*Task to carry out*.
Output as a JSON array of strings the lines of the records from the one containing "scientific name: Ambrosia artemisiifolia" through the last line, inclusive. Use one string per line and skip blank lines.

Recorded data
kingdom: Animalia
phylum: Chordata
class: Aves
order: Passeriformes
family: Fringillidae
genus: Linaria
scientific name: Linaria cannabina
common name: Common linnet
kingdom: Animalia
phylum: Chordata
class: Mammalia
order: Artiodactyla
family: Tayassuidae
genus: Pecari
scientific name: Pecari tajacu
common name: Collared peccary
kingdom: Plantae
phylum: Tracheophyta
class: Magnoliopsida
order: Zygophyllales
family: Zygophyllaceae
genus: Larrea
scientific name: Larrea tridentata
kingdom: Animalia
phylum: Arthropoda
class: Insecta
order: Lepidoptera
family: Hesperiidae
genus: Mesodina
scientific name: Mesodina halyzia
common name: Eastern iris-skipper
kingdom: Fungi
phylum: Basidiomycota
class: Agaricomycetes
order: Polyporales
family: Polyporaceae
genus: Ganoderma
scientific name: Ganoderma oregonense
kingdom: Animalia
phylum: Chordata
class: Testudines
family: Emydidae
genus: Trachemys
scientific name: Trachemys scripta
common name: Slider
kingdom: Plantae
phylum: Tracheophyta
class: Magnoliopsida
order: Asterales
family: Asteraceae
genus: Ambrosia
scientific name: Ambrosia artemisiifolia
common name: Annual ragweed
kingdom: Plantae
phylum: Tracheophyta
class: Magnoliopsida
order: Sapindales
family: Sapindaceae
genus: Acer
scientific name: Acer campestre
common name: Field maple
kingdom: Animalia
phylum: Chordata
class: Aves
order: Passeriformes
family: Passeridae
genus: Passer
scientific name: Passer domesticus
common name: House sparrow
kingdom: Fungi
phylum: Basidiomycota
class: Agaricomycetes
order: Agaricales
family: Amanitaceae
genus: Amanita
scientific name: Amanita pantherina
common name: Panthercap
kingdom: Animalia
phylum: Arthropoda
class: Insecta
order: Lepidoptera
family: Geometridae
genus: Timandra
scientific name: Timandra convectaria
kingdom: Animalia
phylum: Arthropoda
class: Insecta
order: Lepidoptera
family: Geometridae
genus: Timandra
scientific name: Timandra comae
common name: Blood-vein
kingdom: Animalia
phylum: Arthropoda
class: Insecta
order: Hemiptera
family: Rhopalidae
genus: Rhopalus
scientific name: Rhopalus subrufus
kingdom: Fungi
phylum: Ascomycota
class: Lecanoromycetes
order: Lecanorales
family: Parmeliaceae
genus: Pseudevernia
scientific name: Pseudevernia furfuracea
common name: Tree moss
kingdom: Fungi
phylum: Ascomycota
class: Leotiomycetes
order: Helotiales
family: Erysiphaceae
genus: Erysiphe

*Correct answer*.
[
  "scientific name: Ambrosia artemisiifolia",
  "common name: Annual ragweed",
  "kingdom: Plantae",
  "phylum: Tracheophyta",
  "class: Magnoliopsida",
  "order: Sapindales",
  "family: Sapindaceae",
  "genus: Acer",
  "scientific name: Acer campestre",
  "common name: Field maple",
  "kingdom: Animalia",
  "phylum: Chordata",
  "class: Aves",
  "order: Passeriformes",
  "family: Passeridae",
  "genus: Passer",
  "scientific name: Passer domesticus",
  "common name: House sparrow",
  "kingdom: Fungi",
  "phylum: Basidiomycota",
  "class: Agaricomycetes",
  "order: Agaricales",
  "family: Amanitaceae",
  "genus: Amanita",
  "scientific name: Amanita pantherina",
  "common name: Panthercap",
  "kingdom: Animalia",
  "phylum: Arthropoda",
  "class: Insecta",
  "order: Lepidoptera",
  "family: Geometridae",
  "genus: Timandra",
  "scientific name: Timandra convectaria",
  "kingdom: Animalia",
  "phylum: Arthropoda",
  "class: Insecta",
  "order: Lepidoptera",
  "family: Geometridae",
  "genus: Timandra",
  "scientific name: Timandra comae",
  "common name: Blood-vein",
  "kingdom: Animalia",
  "phylum: Arthropoda",
  "class: Insecta",
  "order: Hemiptera",
  "family: Rhopalidae",
  "genus: Rhopalus",
  "scientific name: Rhopalus subrufus",
  "kingdom: Fungi",
  "phylum: Ascomycota",
  "class: Lecanoromycetes",
  "order: Lecanorales",
  "family: Parmeliaceae",
  "genus: Pseudevernia",
  "scientific name: Pseudevernia furfuracea",
  "common name: Tree moss",
  "kingdom: Fungi",
  "phylum: Ascomycota",
  "class: Leotiomycetes",
  "order: Helotiales",
  "family: Erysiphaceae",
  "genus: Erysiphe"
]